| Page 2 of 3 < > |
The Amiable, Accidental Star
It's Abraham's first time to direct, having spent his career producing movies as widely varied as "Bring It On" and "Children of Men." Abraham bought the film rights to a long 1993 New Yorker article about Kearns, and then spent years trying to raise money to make it. Studios were "meh" on the idea, especially with no star. "Flash of Genius" was made with investor money.
"I'll be honest with you," Abraham says, when Kinnear is not around. "To get this done, you make a list of people, you know, it's very simple, it's not rocket science. Matt Damon, George Clooney, Johnny Depp. Any of those and a pretty good chance you'd get this movie made, right? And had the universe given me any one of those guys, I might've just taken the easy way out. But it doesn't work like that. You know, there's this list of who you need. Nick Cage! Russell Crowe is on that list. Now you're on the second page of the list" --
And we are to presume there is something nice to say in all this about Greg Kinnear, right?
"Getting to it, hold on," Abraham says. "I had Greg on that list. He knows, he's not an idiot. He knows there's five guys on that list that could get this movie made for me a whole lot easier. Tom Hanks. . . . I think there's all these people who think Greg's skill level is as much about serendipity as it is talent. But they're wrong. I really think he has what it takes to be a pantheon actor if he continues to get the right roles. I liken him to one of my favorite actors, Jack Lemmon."
Kinnear saw the script for "Flash of Genius" and cold-called Abraham, not thinking he was on a list at all. The two met over coffee and Abraham felt Kinnear understood the story and character exactly. "I just planted my flag," Abraham says. "Kinnear's the guy. It has to be him. But I told him, 'You're too cute, you're too cut.' . . . But you see him work, he just completely changes."
* * *
Kinnear and Abraham spend part of their day here at the Washington Convention Center, where 25,000 AARP members are having their annual expo, perhaps a target audience for a movie about a cranky genius screwed over by big business? Sure! Next they're off to XM to talk about the movie on Bob Edwards's show.
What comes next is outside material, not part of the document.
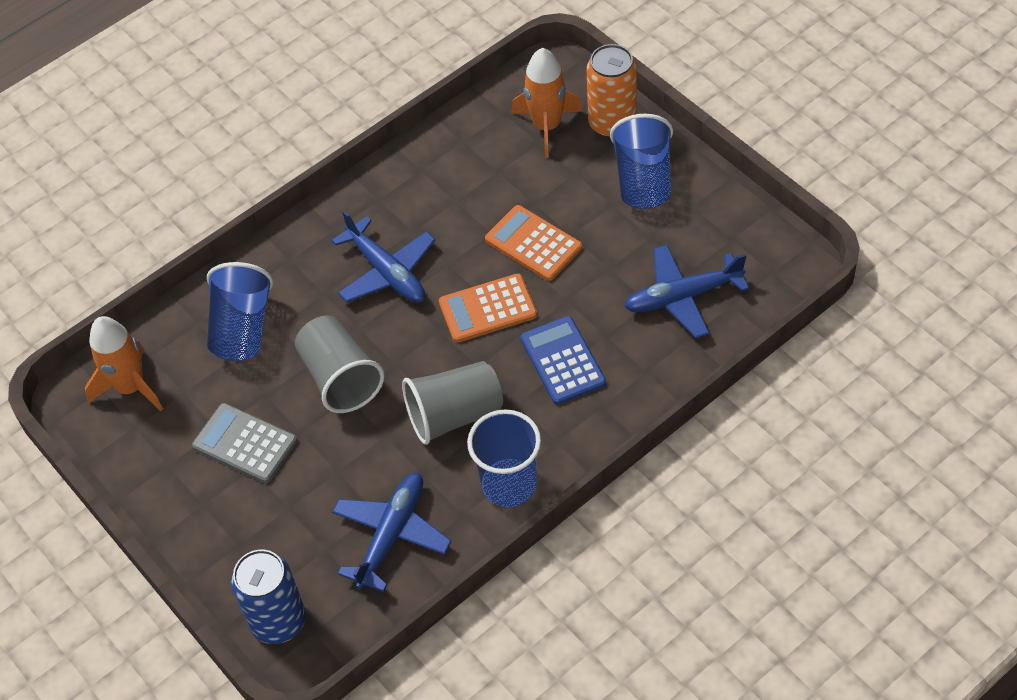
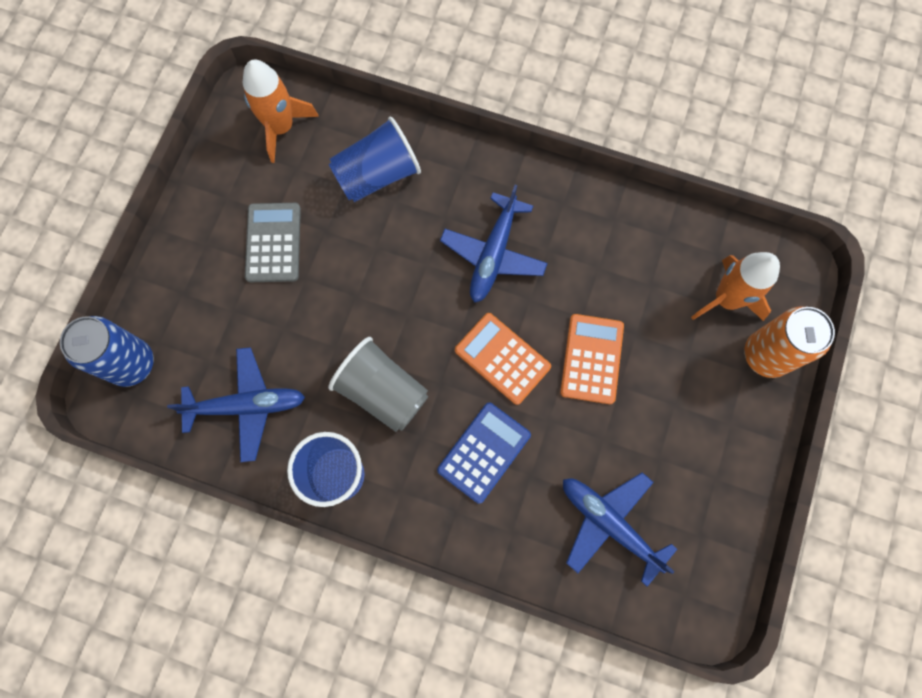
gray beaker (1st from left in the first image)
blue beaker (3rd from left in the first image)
In between, back at the hotel, Kinnear plops down on a couch, wearing jeans and a dark green shirt that brings out a greenish hue in his eyes. He has that rare knack some movie stars just have, where you sit with him for a while and the whole time it feels like you're both waiting for the celebrity to walk in.
What seems like a very long time ago, Kinnear used to do what we do for a living -- interview movie stars. He'd go to junkets, to film festivals, with a microphone and a camera guy.
First he did it for a cable outfit called Movie Time, in the late 1980s. He had moppy hair and neon sports jackets with the sleeves pushed up to his elbows. It was the lowest and cheapest form of prehistoric cable showbiz chatter. "You had Movie Time in your [cable] market? You actually saw it?" Kinnear asks.
He remembers getting a few minutes of sit-down with Charles Bronson: "We start the camera, and I'm sweating a lot, and I say, 'How are you, Mr. Bronson?' and he says, 'NONE OF YOUR BUSINESS!' It was a lot of stuff like that. But it was a great education, it was like being in college."
But what was he studying for, where was it all headed? No one watching Movie Time had any idea he'd be up for a Best Supporting Actor award at the Oscars just eight or nine years later. The son of a diplomat (the Kinnear family lived everywhere from Indiana to Reston to Lebanon to Greece), he majored in broadcast journalism at the University of Arizona. A single acting class had put him off the craft and drove him to TV infotainment.